The youthful penchant for poker is winning praise from parents such as Carrie Glicksteen, Mark’s mother, who says cards have supplanted another pastime with its own downside – shoot-‘em-up video games – as Mark and friends’ favorite activity. “They actually sit down with real people and socialize with each other,” says Glicksteen. “The whole idea of playing games across the table is a really nice thing – an opportunity to interact again.”

Yet some parents are bothered by poker’s popularity, even as they accede to their children’s wishes. One Southern California mother who let her son have a poker party for his 16th birthday would not allow him to discuss it with a reporter. “We’re not into gambling, and I wouldn’t want to give the impression that our family is,” she says. Gambling “has become almost an illness with some of our older son’s friends. It’s something you have to watch.”

The gambling helpline at the nonprofit National Council on Problem Gaming has received an influx of calls this year from people in their late teens and 20s, says Keith Whyte, executive director of the organization. “Kids have got to be aware that it’s a health hazard. … The earlier you expose your kids to gambling, the more likely they are to develop a gambling problem.” Just as parents might allow children a sip of wine at the dinner table but wouldn’t let them guzzle, children should be taught to play poker in moderation, he says.

Mark learned to play Texas hold ‘em – the card game that has stormed casinos and at-home tables since the advent of TV poker – by watching the World Series of Poker on ESPN. The Travel Channel’s World Poker Tour started the trend in March 2003, and since then Bravo, the Fox Sports Network and other channels have aired their own versions.

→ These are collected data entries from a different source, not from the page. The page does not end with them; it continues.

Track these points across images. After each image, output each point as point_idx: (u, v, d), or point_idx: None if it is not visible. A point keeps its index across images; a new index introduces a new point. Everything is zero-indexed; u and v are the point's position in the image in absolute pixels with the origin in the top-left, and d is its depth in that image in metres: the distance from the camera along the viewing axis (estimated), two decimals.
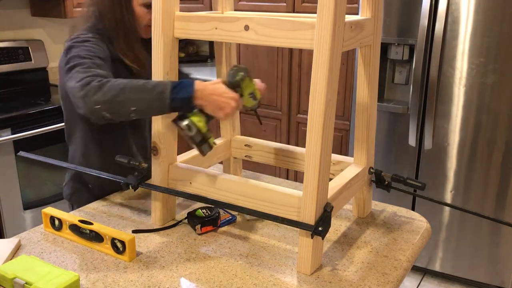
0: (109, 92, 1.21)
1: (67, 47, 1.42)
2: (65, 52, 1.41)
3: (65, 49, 1.43)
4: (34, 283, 1.05)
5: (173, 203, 1.44)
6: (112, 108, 1.21)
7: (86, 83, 1.24)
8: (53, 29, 3.36)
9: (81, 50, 1.39)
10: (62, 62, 1.42)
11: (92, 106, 1.22)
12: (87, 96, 1.22)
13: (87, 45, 1.41)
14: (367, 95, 1.38)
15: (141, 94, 1.20)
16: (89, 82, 1.24)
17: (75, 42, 1.42)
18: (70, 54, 1.39)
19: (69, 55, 1.38)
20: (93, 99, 1.21)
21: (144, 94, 1.19)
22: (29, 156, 1.57)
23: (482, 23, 2.30)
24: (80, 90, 1.24)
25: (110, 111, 1.22)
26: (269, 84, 3.21)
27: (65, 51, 1.42)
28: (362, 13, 1.30)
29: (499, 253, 2.52)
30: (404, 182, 1.41)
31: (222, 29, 1.22)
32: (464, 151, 2.48)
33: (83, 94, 1.23)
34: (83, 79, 1.26)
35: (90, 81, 1.24)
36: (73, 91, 1.27)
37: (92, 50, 1.40)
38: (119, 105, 1.21)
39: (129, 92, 1.20)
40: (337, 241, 1.34)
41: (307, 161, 1.13)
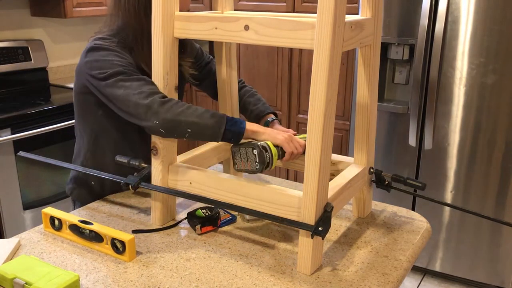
0: (171, 112, 1.27)
1: (91, 48, 1.41)
2: (91, 54, 1.40)
3: (88, 50, 1.41)
4: (34, 283, 1.05)
5: (173, 203, 1.44)
6: (171, 127, 1.28)
7: (148, 96, 1.29)
8: (53, 29, 3.36)
9: (114, 56, 1.39)
10: (87, 64, 1.40)
11: (152, 121, 1.28)
12: (150, 110, 1.28)
13: (117, 53, 1.40)
14: (367, 95, 1.38)
15: (199, 119, 1.27)
16: (151, 95, 1.29)
17: (101, 46, 1.41)
18: (100, 58, 1.38)
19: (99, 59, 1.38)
20: (156, 115, 1.27)
21: (202, 119, 1.27)
22: (28, 156, 1.57)
23: (482, 23, 2.30)
24: (142, 103, 1.28)
25: (167, 129, 1.29)
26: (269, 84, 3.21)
27: (89, 52, 1.41)
28: (362, 13, 1.30)
29: (499, 253, 2.52)
30: (404, 182, 1.41)
31: (222, 29, 1.22)
32: (464, 151, 2.48)
33: (145, 108, 1.28)
34: (142, 92, 1.30)
35: (153, 96, 1.29)
36: (128, 102, 1.31)
37: (122, 57, 1.41)
38: (177, 125, 1.28)
39: (189, 115, 1.27)
40: (337, 241, 1.34)
41: (307, 161, 1.13)
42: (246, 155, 1.30)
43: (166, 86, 1.33)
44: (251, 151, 1.28)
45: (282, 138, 1.30)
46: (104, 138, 1.53)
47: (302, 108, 3.13)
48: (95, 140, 1.53)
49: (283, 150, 1.31)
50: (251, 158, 1.29)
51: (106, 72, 1.36)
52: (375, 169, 1.45)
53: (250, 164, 1.29)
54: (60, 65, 3.45)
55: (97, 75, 1.37)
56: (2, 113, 2.57)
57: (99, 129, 1.52)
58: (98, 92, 1.40)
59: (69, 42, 3.49)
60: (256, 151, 1.27)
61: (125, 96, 1.32)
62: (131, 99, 1.31)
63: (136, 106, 1.30)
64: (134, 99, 1.30)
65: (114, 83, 1.34)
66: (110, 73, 1.35)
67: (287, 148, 1.30)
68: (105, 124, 1.51)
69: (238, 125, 1.29)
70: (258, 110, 1.64)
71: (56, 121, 2.73)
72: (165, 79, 1.32)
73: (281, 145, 1.30)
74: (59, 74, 3.44)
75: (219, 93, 1.63)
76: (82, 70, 1.43)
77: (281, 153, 1.31)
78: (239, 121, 1.31)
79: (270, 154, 1.28)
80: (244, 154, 1.30)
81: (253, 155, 1.28)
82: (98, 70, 1.37)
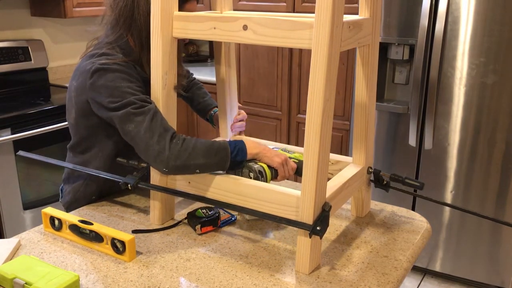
0: (181, 158, 1.29)
1: (96, 70, 1.34)
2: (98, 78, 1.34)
3: (93, 71, 1.34)
4: (34, 283, 1.05)
5: (172, 203, 1.44)
6: (180, 171, 1.31)
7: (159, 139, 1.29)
8: (53, 29, 3.36)
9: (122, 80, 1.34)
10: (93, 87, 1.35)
11: (162, 168, 1.30)
12: (159, 157, 1.28)
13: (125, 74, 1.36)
14: (365, 95, 1.38)
15: (206, 159, 1.30)
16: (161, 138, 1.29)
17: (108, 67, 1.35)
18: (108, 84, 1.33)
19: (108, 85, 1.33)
20: (165, 163, 1.28)
21: (208, 159, 1.30)
22: (28, 156, 1.56)
23: (482, 23, 2.29)
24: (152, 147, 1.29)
25: (177, 172, 1.32)
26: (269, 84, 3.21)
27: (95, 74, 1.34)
28: (361, 13, 1.30)
29: (499, 253, 2.52)
30: (403, 182, 1.41)
31: (220, 29, 1.22)
32: (464, 151, 2.48)
33: (156, 152, 1.28)
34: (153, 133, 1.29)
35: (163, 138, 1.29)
36: (139, 140, 1.30)
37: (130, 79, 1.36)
38: (187, 169, 1.31)
39: (196, 157, 1.30)
40: (337, 241, 1.34)
41: (305, 160, 1.13)
42: (241, 175, 1.34)
43: (165, 85, 1.33)
44: (247, 173, 1.34)
45: (279, 161, 1.36)
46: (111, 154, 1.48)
47: (302, 108, 3.13)
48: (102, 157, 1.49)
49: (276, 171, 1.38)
50: None
51: (117, 101, 1.31)
52: (374, 169, 1.45)
53: None
54: (60, 65, 3.45)
55: (106, 105, 1.33)
56: (2, 113, 2.57)
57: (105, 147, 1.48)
58: (107, 119, 1.37)
59: (69, 42, 3.49)
60: (253, 175, 1.33)
61: (136, 133, 1.30)
62: (142, 138, 1.29)
63: (147, 148, 1.30)
64: (145, 139, 1.29)
65: (124, 117, 1.30)
66: (121, 103, 1.31)
67: (281, 172, 1.37)
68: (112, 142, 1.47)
69: (241, 154, 1.34)
70: (206, 103, 1.78)
71: (56, 121, 2.73)
72: (164, 79, 1.32)
73: (277, 168, 1.36)
74: (59, 74, 3.44)
75: (218, 93, 1.63)
76: (86, 93, 1.37)
77: (274, 174, 1.37)
78: (241, 148, 1.34)
79: (265, 178, 1.34)
80: (239, 174, 1.35)
81: (248, 177, 1.33)
82: (108, 98, 1.32)
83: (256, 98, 3.29)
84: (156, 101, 1.34)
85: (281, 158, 1.37)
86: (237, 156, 1.33)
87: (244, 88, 3.32)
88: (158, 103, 1.34)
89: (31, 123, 2.64)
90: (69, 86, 1.47)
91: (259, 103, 3.28)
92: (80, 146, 1.51)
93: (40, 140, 2.70)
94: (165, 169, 1.29)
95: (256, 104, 3.29)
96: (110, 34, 1.43)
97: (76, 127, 1.48)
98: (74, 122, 1.48)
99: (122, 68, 1.37)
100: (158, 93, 1.33)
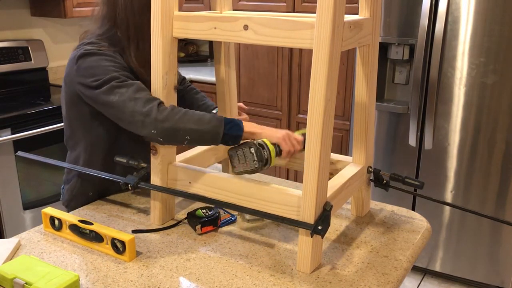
0: (169, 120, 1.26)
1: (81, 55, 1.37)
2: (82, 61, 1.36)
3: (78, 57, 1.37)
4: (34, 283, 1.05)
5: (172, 203, 1.45)
6: (169, 135, 1.27)
7: (145, 103, 1.27)
8: (53, 29, 3.36)
9: (106, 60, 1.36)
10: (78, 72, 1.37)
11: (150, 130, 1.26)
12: (147, 119, 1.26)
13: (109, 57, 1.38)
14: (365, 95, 1.38)
15: (197, 126, 1.26)
16: (148, 103, 1.27)
17: (91, 51, 1.37)
18: (91, 64, 1.35)
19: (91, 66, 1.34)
20: (153, 124, 1.25)
21: (200, 126, 1.26)
22: (27, 156, 1.56)
23: (482, 23, 2.29)
24: (138, 111, 1.26)
25: (166, 137, 1.27)
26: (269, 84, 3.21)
27: (80, 59, 1.37)
28: (361, 13, 1.31)
29: (499, 253, 2.52)
30: (403, 181, 1.41)
31: (221, 29, 1.22)
32: (464, 151, 2.48)
33: (142, 116, 1.26)
34: (138, 99, 1.28)
35: (150, 103, 1.27)
36: (124, 109, 1.28)
37: (114, 61, 1.38)
38: (176, 133, 1.27)
39: (187, 122, 1.26)
40: (337, 240, 1.34)
41: (306, 160, 1.13)
42: (244, 156, 1.29)
43: (165, 85, 1.33)
44: (248, 150, 1.28)
45: (280, 135, 1.30)
46: (99, 147, 1.49)
47: (302, 108, 3.13)
48: (91, 151, 1.50)
49: None
50: (249, 157, 1.28)
51: (100, 79, 1.32)
52: (374, 168, 1.45)
53: (249, 164, 1.29)
54: (60, 65, 3.45)
55: (90, 83, 1.33)
56: (2, 113, 2.57)
57: (94, 139, 1.49)
58: (93, 101, 1.36)
59: (69, 42, 3.49)
60: (253, 149, 1.27)
61: (121, 103, 1.29)
62: (127, 106, 1.28)
63: (133, 114, 1.27)
64: (130, 106, 1.28)
65: (108, 90, 1.31)
66: (104, 79, 1.32)
67: (284, 146, 1.30)
68: (100, 133, 1.48)
69: (236, 128, 1.29)
70: (206, 104, 1.73)
71: (56, 121, 2.73)
72: (164, 79, 1.32)
73: (278, 143, 1.30)
74: (59, 74, 3.44)
75: (218, 93, 1.63)
76: (73, 79, 1.39)
77: (279, 151, 1.30)
78: (236, 123, 1.29)
79: (268, 151, 1.28)
80: (241, 155, 1.30)
81: (250, 154, 1.28)
82: (91, 77, 1.33)
83: (256, 98, 3.29)
84: None
85: (282, 133, 1.30)
86: (231, 129, 1.27)
87: (244, 88, 3.32)
88: None
89: (31, 123, 2.64)
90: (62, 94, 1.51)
91: (259, 103, 3.28)
92: (72, 139, 1.52)
93: (40, 140, 2.70)
94: (154, 131, 1.26)
95: (256, 104, 3.29)
96: (100, 27, 1.46)
97: (67, 119, 1.51)
98: (66, 114, 1.50)
99: (107, 52, 1.39)
100: (158, 93, 1.33)
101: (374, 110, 1.42)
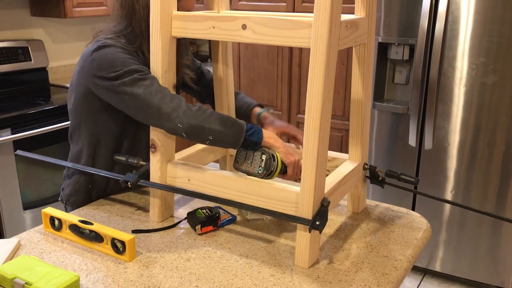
0: (196, 117, 1.27)
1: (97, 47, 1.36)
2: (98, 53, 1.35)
3: (94, 50, 1.36)
4: (34, 283, 1.05)
5: (172, 200, 1.45)
6: (194, 131, 1.28)
7: (173, 99, 1.28)
8: (53, 29, 3.36)
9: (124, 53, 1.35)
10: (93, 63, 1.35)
11: (176, 123, 1.27)
12: (175, 113, 1.27)
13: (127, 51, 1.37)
14: (361, 93, 1.39)
15: (221, 127, 1.28)
16: (175, 99, 1.28)
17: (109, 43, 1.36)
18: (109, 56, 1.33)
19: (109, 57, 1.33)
20: (181, 118, 1.27)
21: (224, 127, 1.28)
22: (26, 155, 1.56)
23: (482, 23, 2.30)
24: (167, 105, 1.27)
25: (190, 133, 1.28)
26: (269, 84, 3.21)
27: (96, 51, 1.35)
28: (357, 12, 1.33)
29: (499, 253, 2.52)
30: (398, 178, 1.43)
31: (220, 28, 1.22)
32: (464, 151, 2.48)
33: (170, 110, 1.27)
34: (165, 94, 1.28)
35: (177, 99, 1.28)
36: (151, 102, 1.28)
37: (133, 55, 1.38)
38: (201, 131, 1.28)
39: (213, 122, 1.28)
40: (334, 236, 1.34)
41: (304, 157, 1.14)
42: (252, 158, 1.31)
43: (164, 84, 1.33)
44: (259, 155, 1.30)
45: (292, 160, 1.32)
46: (104, 140, 1.49)
47: (302, 108, 3.14)
48: (96, 144, 1.50)
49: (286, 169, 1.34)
50: (256, 161, 1.30)
51: (120, 69, 1.31)
52: (369, 165, 1.47)
53: (253, 167, 1.30)
54: (60, 65, 3.45)
55: (107, 75, 1.31)
56: (2, 113, 2.57)
57: (99, 133, 1.48)
58: (109, 94, 1.34)
59: (69, 42, 3.49)
60: (265, 157, 1.29)
61: (148, 95, 1.28)
62: (154, 99, 1.28)
63: (159, 107, 1.27)
64: (157, 99, 1.28)
65: (132, 82, 1.29)
66: (125, 70, 1.30)
67: (289, 172, 1.34)
68: (106, 127, 1.47)
69: (256, 135, 1.31)
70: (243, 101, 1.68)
71: (56, 121, 2.73)
72: (163, 78, 1.33)
73: (287, 165, 1.33)
74: (59, 74, 3.44)
75: (216, 92, 1.64)
76: (87, 72, 1.37)
77: (284, 169, 1.33)
78: (257, 131, 1.31)
79: (276, 165, 1.30)
80: (250, 156, 1.32)
81: (259, 160, 1.30)
82: (109, 68, 1.31)
83: (256, 98, 3.29)
84: None
85: (295, 158, 1.33)
86: (252, 136, 1.30)
87: (244, 88, 3.32)
88: None
89: (31, 123, 2.64)
90: (73, 73, 1.48)
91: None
92: (76, 132, 1.52)
93: (40, 140, 2.70)
94: (180, 125, 1.27)
95: None
96: (116, 25, 1.45)
97: (75, 113, 1.49)
98: (73, 108, 1.49)
99: (124, 47, 1.38)
100: None
101: (370, 108, 1.44)
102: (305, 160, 1.14)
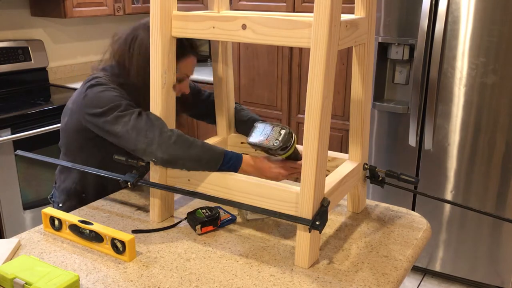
0: (171, 152, 1.32)
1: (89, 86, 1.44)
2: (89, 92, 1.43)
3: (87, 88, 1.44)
4: (34, 283, 1.05)
5: (171, 200, 1.45)
6: (170, 163, 1.34)
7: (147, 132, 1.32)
8: (53, 29, 3.36)
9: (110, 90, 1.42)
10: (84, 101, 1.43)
11: (151, 158, 1.33)
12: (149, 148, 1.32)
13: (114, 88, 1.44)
14: (361, 93, 1.39)
15: (196, 164, 1.33)
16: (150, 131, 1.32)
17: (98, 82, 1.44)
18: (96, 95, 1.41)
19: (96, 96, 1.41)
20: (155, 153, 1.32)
21: (198, 164, 1.33)
22: (26, 155, 1.57)
23: (482, 23, 2.29)
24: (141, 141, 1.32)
25: (166, 165, 1.35)
26: (269, 84, 3.21)
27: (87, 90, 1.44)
28: (357, 12, 1.33)
29: (499, 254, 2.52)
30: (398, 178, 1.43)
31: (219, 28, 1.22)
32: (464, 151, 2.48)
33: (144, 145, 1.32)
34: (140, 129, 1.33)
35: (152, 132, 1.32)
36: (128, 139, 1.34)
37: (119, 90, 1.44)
38: (175, 165, 1.34)
39: (187, 158, 1.32)
40: (336, 237, 1.34)
41: (304, 157, 1.14)
42: (271, 131, 1.31)
43: (164, 84, 1.33)
44: (278, 130, 1.31)
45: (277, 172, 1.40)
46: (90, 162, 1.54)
47: (302, 108, 3.13)
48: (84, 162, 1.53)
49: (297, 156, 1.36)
50: (273, 135, 1.30)
51: (104, 107, 1.38)
52: (369, 165, 1.47)
53: (269, 140, 1.30)
54: (60, 65, 3.45)
55: (95, 113, 1.40)
56: (2, 113, 2.57)
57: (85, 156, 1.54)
58: (96, 129, 1.42)
59: (69, 42, 3.49)
60: (284, 131, 1.30)
61: (125, 133, 1.35)
62: (130, 137, 1.34)
63: (135, 144, 1.34)
64: (132, 137, 1.34)
65: (113, 120, 1.37)
66: (108, 107, 1.38)
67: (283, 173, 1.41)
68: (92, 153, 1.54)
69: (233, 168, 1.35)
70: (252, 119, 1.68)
71: (56, 121, 2.73)
72: (163, 78, 1.33)
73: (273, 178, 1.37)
74: (59, 74, 3.44)
75: (216, 92, 1.64)
76: (80, 109, 1.45)
77: (295, 155, 1.34)
78: (234, 163, 1.35)
79: (292, 143, 1.30)
80: (267, 130, 1.32)
81: (277, 134, 1.30)
82: (96, 108, 1.40)
83: (256, 98, 3.29)
84: (155, 100, 1.35)
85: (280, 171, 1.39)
86: (229, 169, 1.34)
87: (244, 88, 3.32)
88: (157, 102, 1.35)
89: (31, 123, 2.64)
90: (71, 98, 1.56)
91: (259, 103, 3.28)
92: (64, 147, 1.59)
93: (40, 140, 2.70)
94: (154, 159, 1.33)
95: (256, 104, 3.29)
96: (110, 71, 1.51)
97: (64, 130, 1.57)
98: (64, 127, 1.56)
99: (116, 87, 1.45)
100: (157, 92, 1.34)
101: (369, 108, 1.44)
102: (305, 160, 1.14)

Internet poker kindled the TV poker phenomenon, says David G. Schwartz, coordinator of the Gaming Studies Research Center at the University of Nevada, Las Vegas. The Web’s poker landscape is ever expanding; between January 2001 and August 2004, the number of Internet tournament players increased by 2,500 percent to 21,930 per hour, according to Pokerpulse.com.

“America has always been a nation of gamblers … of risk takers,” and kids are no exception, Whyte says. Research indicates that gambling is often the earliest of the addictive behaviors. In studies of kids younger than 17, “gambling precedes almost all other risky behaviors: smoking, substance abuse, fighting and promiscuous sex. It may be the gateway behavior that we believed marijuana was,” he adds.

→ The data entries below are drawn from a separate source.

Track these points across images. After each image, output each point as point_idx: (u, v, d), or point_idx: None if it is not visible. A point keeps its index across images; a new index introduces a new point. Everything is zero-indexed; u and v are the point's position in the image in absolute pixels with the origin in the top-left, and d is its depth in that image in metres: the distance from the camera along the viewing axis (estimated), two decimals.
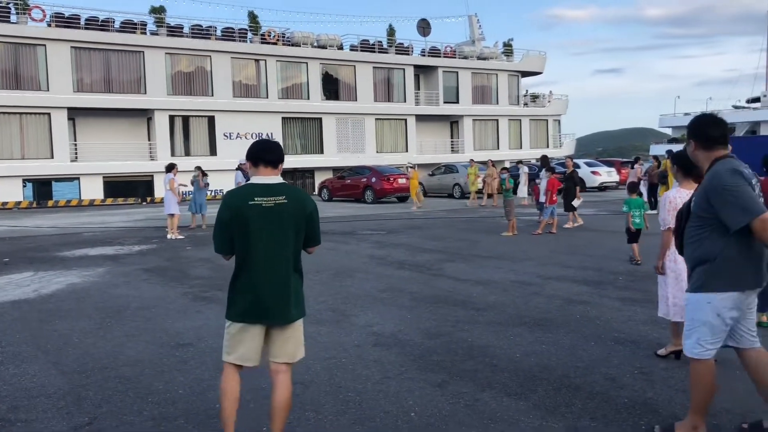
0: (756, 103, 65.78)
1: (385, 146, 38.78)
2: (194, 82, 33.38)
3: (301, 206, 3.60)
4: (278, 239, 3.53)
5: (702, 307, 3.70)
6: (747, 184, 3.53)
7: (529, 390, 4.78)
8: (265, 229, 3.50)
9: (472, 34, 45.06)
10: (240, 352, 3.67)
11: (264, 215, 3.48)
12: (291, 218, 3.55)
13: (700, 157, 3.80)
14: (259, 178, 3.58)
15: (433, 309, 7.42)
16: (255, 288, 3.56)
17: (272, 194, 3.51)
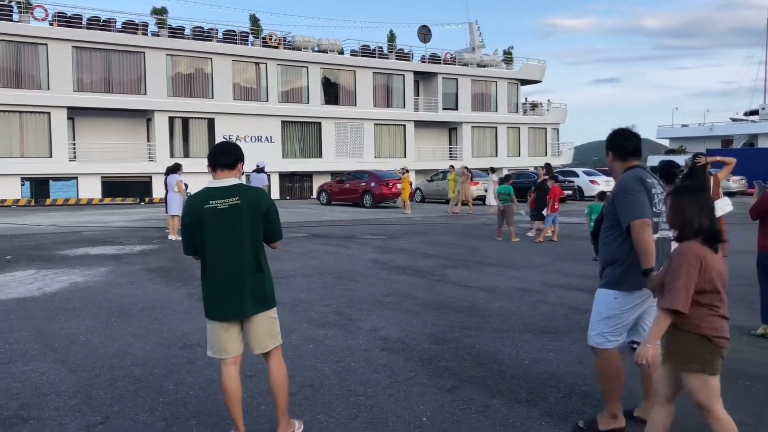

In a study last year by the Adolescent Risk Communications Institute, more than half of young people age 14 to 22 reported gambling in an average month. The study found that those younger than 18 favored card games, sports betting and bingo.

This is the first year that the University of California, Los Angeles, has offered poker at orientation, and it was a major hit, says Matthew Ontell, a senior political science major who helped organize the event. Nearly everyone, young men and women, knew how to play. Throughout orientation, “they were all playing among themselves.” Poker is much bigger this year than last year, he says.

The freshmen “will have a lot of dorm games,” says Ontell, and fuel the poker playing that’s taken off at UCLA in recent years. “Before, everybody sat around and played Counterstrike,” says Ontell of the video game. “Now people play poker.”

Away from campus, poker is “one more way to get everybody together,” says Susan Huber, 46, of Orange, Calif., whose 26-year-old son and daughter-in-law started the Orange County Poker Tour in December as a family get-together. The monthly tournament has expanded to include some 40 family members and friends.

There are men and women, college kids and retirees, many wearing good luck charms – Members Only jackets or sunglasses or bowlers – crowding around card tables in the backyard and living room, often until 2 a.m. Each winner gets to keep a modified softball trophy (with playing cards glued to its top) until somebody steals the title.

With flashy wads of cash floating around – buy-in is $30 – this family game night is a long way from Yahtzee.